[Work to be completed]
Return, exactly and in full, the lines of the records below starting at the one with "right wrist: (716, 288)" and ending at the one with "right elbow: (871, 297)", and no other lines.

(Records from a data collection)
____________

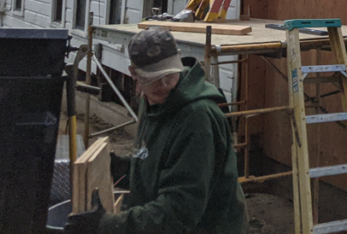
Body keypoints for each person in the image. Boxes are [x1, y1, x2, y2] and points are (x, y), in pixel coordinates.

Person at [66, 26, 248, 234]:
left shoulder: (198, 118)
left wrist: (108, 225)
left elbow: (179, 212)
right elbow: (160, 166)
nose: (162, 84)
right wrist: (121, 168)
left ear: (178, 60)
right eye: (152, 78)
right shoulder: (153, 101)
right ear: (134, 73)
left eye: (168, 75)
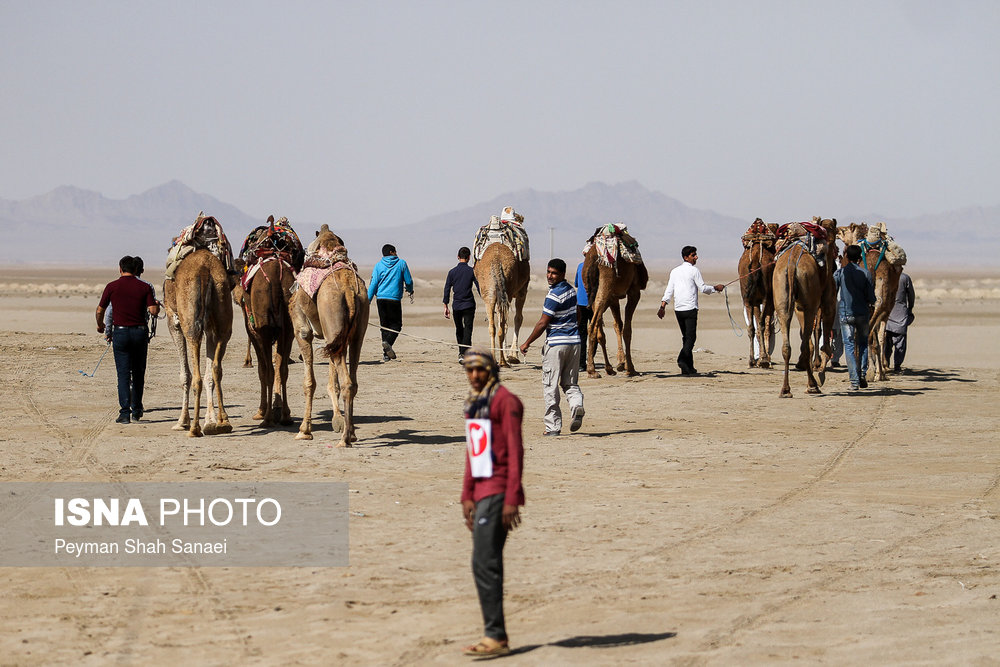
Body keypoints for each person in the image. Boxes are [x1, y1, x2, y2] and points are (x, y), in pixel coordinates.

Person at [460, 346, 524, 658]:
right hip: (481, 493)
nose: (474, 376)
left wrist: (513, 498)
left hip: (499, 493)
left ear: (491, 371)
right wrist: (466, 495)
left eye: (480, 370)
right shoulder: (476, 404)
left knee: (485, 562)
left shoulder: (505, 402)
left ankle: (496, 636)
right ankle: (494, 633)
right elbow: (473, 453)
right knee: (484, 562)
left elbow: (516, 451)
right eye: (469, 371)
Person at [519, 258, 584, 435]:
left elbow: (542, 323)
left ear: (562, 274)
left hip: (556, 345)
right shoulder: (572, 291)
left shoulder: (553, 296)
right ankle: (577, 405)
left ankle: (553, 427)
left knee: (550, 386)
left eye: (554, 273)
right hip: (575, 343)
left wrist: (527, 343)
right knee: (570, 383)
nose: (550, 276)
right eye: (548, 272)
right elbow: (578, 313)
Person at [96, 256, 159, 424]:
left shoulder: (111, 286)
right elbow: (153, 311)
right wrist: (156, 305)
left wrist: (100, 325)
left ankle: (124, 413)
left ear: (120, 268)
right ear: (137, 270)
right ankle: (137, 411)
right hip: (139, 333)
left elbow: (101, 310)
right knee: (139, 373)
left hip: (120, 334)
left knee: (123, 374)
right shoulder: (145, 286)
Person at [656, 246, 724, 375]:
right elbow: (703, 288)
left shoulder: (674, 271)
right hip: (690, 308)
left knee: (686, 338)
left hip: (678, 309)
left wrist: (662, 306)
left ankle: (688, 368)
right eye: (693, 255)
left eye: (696, 255)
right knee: (691, 338)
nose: (696, 257)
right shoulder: (694, 271)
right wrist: (716, 288)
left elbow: (668, 291)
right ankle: (681, 360)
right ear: (686, 257)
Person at [833, 245, 877, 391]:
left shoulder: (839, 273)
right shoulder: (866, 274)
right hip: (862, 314)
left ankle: (854, 381)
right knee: (863, 344)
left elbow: (833, 292)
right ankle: (862, 374)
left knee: (850, 346)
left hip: (845, 314)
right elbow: (871, 297)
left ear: (846, 257)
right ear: (860, 258)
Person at [367, 244, 414, 362]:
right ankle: (388, 344)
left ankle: (386, 354)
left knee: (384, 326)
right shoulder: (401, 263)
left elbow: (373, 284)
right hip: (394, 299)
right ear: (392, 252)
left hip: (381, 299)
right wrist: (410, 289)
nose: (397, 253)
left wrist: (367, 300)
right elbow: (408, 280)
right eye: (395, 251)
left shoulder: (378, 265)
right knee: (397, 325)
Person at [443, 246, 480, 361]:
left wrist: (446, 305)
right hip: (469, 305)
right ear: (469, 258)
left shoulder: (452, 272)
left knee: (459, 329)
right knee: (468, 329)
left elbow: (447, 289)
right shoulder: (472, 271)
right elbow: (479, 287)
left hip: (457, 306)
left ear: (458, 257)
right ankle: (465, 354)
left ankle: (461, 354)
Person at [884, 271, 915, 373]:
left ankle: (886, 363)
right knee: (900, 343)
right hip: (900, 314)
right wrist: (910, 308)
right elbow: (911, 295)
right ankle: (897, 366)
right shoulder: (904, 278)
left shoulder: (885, 275)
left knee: (886, 343)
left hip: (886, 314)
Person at [575, 256, 592, 371]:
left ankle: (581, 364)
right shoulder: (598, 267)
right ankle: (591, 359)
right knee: (594, 332)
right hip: (594, 303)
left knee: (582, 334)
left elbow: (576, 283)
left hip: (580, 303)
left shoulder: (580, 266)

____________

[Exercise answer]
right wrist: (716, 288)
left elbow: (668, 291)
right ankle: (681, 360)
right ear: (686, 257)
Person at [833, 245, 877, 391]:
left shoulder: (839, 273)
right shoulder: (866, 274)
right hip: (862, 314)
left ankle: (854, 381)
right knee: (863, 344)
left elbow: (833, 292)
right ankle: (862, 374)
left knee: (850, 346)
left hip: (845, 314)
right elbow: (871, 297)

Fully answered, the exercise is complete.